# STORED DATA:
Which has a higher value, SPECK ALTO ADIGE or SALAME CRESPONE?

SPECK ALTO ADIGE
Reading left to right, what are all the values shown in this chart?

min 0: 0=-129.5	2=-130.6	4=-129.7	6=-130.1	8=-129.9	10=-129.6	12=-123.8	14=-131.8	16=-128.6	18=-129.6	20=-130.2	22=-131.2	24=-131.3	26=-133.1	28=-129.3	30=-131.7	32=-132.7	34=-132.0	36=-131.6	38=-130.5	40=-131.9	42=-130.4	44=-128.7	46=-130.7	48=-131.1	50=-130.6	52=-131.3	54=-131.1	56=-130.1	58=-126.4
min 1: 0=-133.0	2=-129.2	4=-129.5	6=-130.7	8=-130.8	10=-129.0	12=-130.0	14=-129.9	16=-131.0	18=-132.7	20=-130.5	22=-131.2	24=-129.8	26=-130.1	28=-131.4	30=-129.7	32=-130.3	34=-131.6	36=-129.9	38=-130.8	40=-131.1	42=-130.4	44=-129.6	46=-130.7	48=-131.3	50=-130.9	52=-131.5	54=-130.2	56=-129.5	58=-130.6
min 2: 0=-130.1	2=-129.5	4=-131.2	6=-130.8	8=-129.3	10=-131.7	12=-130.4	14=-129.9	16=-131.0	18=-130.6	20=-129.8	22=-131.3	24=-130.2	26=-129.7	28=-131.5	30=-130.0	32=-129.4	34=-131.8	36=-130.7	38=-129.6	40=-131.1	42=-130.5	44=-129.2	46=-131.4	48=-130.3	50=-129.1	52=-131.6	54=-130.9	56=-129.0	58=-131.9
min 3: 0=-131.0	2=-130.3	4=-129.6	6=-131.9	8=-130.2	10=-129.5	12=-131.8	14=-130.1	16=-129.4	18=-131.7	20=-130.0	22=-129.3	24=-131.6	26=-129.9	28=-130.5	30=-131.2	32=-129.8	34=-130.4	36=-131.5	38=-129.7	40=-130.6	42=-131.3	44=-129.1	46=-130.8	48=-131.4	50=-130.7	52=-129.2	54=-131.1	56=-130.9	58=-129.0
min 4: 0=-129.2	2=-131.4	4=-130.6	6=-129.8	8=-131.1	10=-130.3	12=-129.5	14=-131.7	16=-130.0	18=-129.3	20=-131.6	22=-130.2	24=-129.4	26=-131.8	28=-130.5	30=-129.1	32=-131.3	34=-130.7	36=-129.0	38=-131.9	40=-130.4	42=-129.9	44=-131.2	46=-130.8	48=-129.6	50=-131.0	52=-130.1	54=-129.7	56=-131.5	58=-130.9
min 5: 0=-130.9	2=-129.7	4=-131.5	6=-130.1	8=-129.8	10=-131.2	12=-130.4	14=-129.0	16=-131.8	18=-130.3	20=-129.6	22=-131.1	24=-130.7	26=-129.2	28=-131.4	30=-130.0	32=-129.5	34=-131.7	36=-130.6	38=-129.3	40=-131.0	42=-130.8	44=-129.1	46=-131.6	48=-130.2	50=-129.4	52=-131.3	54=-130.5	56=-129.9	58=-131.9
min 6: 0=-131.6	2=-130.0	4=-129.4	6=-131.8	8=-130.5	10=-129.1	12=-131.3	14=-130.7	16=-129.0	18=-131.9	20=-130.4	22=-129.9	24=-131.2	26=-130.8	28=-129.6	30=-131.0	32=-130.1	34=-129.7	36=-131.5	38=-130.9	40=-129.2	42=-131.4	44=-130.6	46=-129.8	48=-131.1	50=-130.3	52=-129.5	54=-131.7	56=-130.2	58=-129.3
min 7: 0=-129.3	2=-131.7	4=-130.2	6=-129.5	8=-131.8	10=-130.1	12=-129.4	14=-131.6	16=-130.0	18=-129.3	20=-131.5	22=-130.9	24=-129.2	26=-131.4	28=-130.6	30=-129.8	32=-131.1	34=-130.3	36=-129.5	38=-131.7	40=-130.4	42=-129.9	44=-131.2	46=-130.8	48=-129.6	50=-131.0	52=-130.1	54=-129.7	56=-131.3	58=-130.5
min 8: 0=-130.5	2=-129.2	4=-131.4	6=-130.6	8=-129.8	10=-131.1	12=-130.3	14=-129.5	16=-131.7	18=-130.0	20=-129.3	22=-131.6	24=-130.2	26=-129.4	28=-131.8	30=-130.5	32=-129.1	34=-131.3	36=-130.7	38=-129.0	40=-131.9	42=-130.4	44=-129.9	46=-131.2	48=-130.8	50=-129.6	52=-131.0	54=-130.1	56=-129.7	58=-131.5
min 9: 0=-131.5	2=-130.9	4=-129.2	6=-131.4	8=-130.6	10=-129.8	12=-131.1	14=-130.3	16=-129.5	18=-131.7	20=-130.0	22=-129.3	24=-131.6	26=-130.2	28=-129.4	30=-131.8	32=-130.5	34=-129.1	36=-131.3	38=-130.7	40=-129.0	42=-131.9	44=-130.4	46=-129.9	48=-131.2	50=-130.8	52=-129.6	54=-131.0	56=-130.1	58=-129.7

# WHAT TO DO:
Reproduce the data above word for word, starting at its very first line and ending with the line that contains "Reading left to", including that line.

# THE ANSWER:
Which has a higher value, SPECK ALTO ADIGE or SALAME CRESPONE?

SPECK ALTO ADIGE
Reading left to right, what are all the values shown in this chart?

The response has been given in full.